I have trouble solving the following statistics exercise:

Question

A company produces lightbulbs with an average lifetime of 1000 hours and standard deviation of 50 hours. Find the probability that in a sample of 100 bulbs there are at least two which stop working before 900 hours of lifetime.

When I was approaching this exercise I noticed it didn't say how the lifetime was distributed. But then I remembered that according to the CLT I we can approximate the sampling distribution to a normal distribution, when n (dimension of the sample) tends to infinity.

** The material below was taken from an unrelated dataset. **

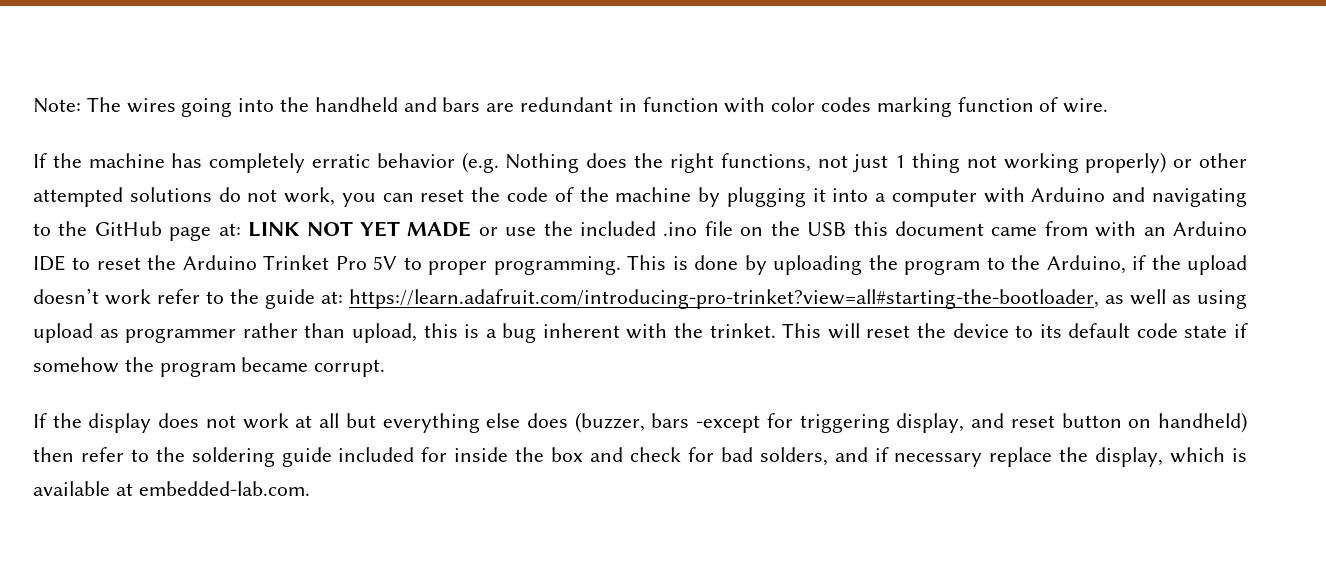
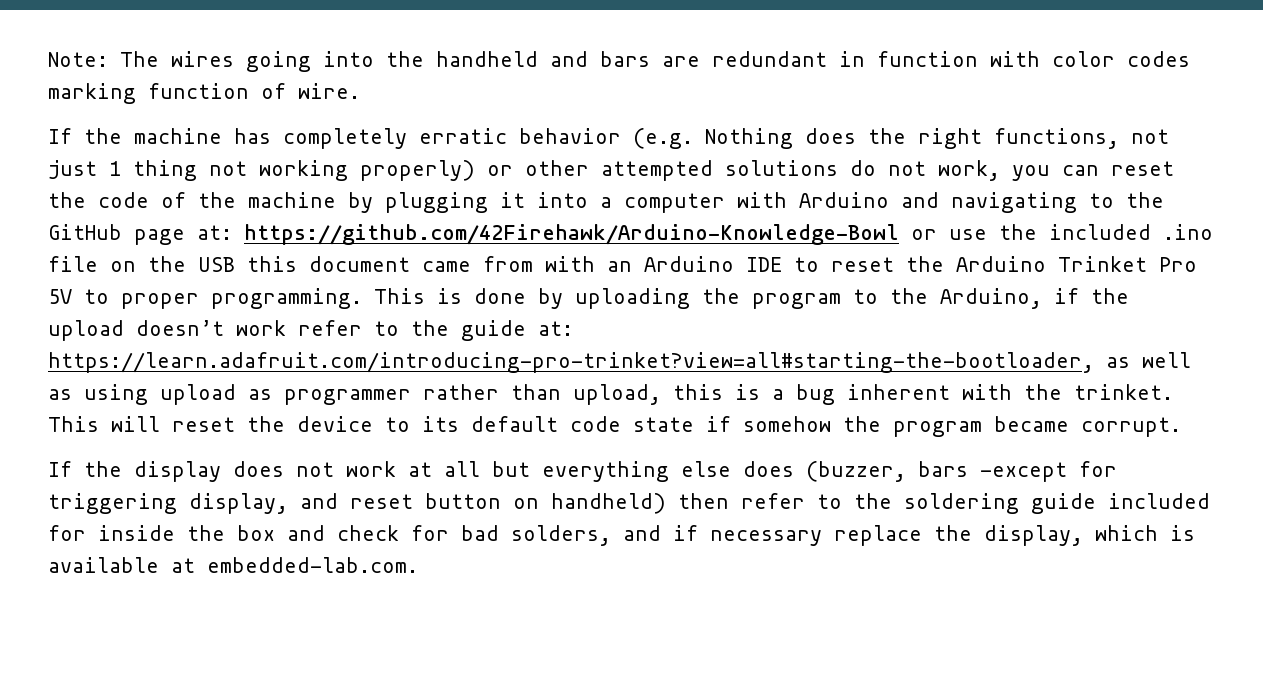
[248,221,472,237] LINK NOT YET MADE -> [244,224,899,245] https://github.com/42Firehawk/Arduino-Knowledge-Bowl

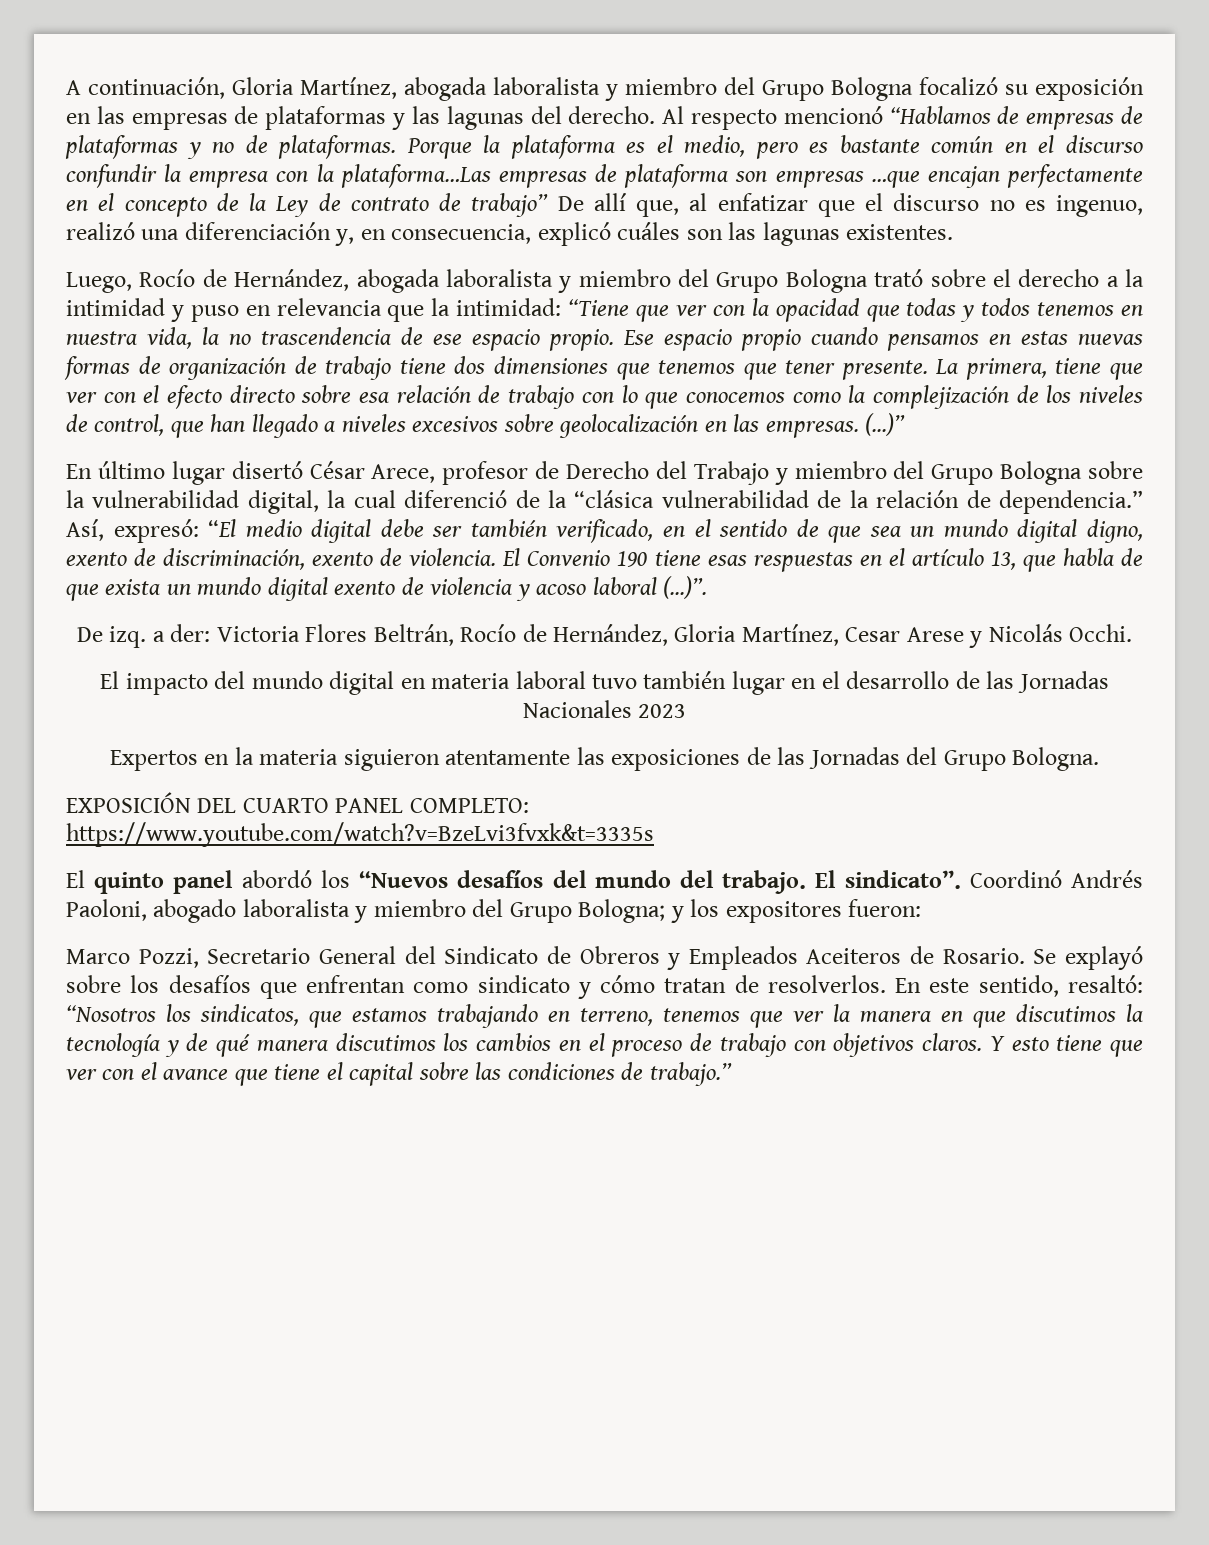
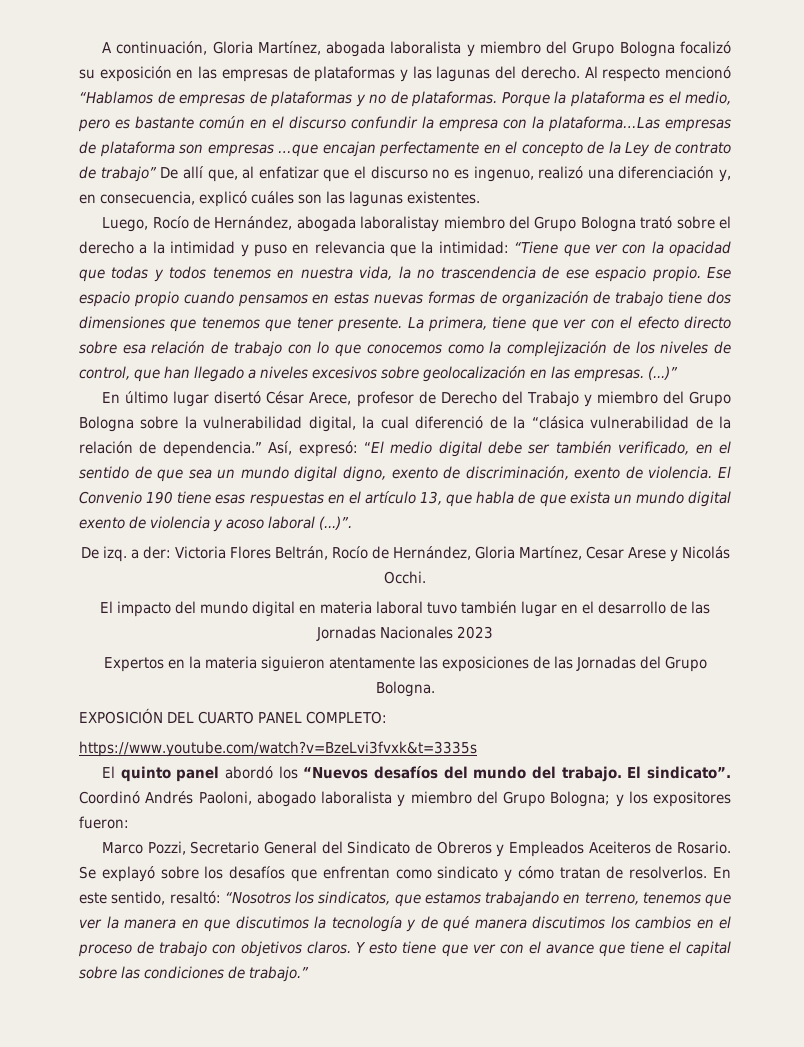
[445,269,572,293] laboralista y -> [360,216,440,232] laboralistay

I know that the sample mean is equal to the population mean, I calculated the standard deviation for the sample $\bar{x}$ $$ \sigma_{\bar{x}} = \frac{\sigma}{\sqrt{n}} = \frac{50}{\sqrt{100}} = 5 $$

But after that I'm kinda stuck, I'm not sure about the at least part. I tried calculating $$ P =\ (\bar{X} <900) $$ standardising and using the z-scores table but I get $ P =\ (Z < -20) $, which can't be right.

Any ideas on how approach this exercise?

Answer 1

HINT…First find the probability of any one light bulb having a lifetime of less than $900$ hours, which you can calculate using the normal distribution.

The probability you get will be $p$, say.

Then use the Binomial distribution $X \rightarrow Bin(100, p)$ to calculate $p(X\geq 2)$

Answer 2

Let $X$ be the lifetime of a lightbulb. Then $X$ is normally distribution with mean 1000 hours and standard deviation of 50 hours.

$$ P(X<900) = P\left(\frac{X-1000}{50} < \frac{900-1000}{50} \right) = P(Z<-2) $$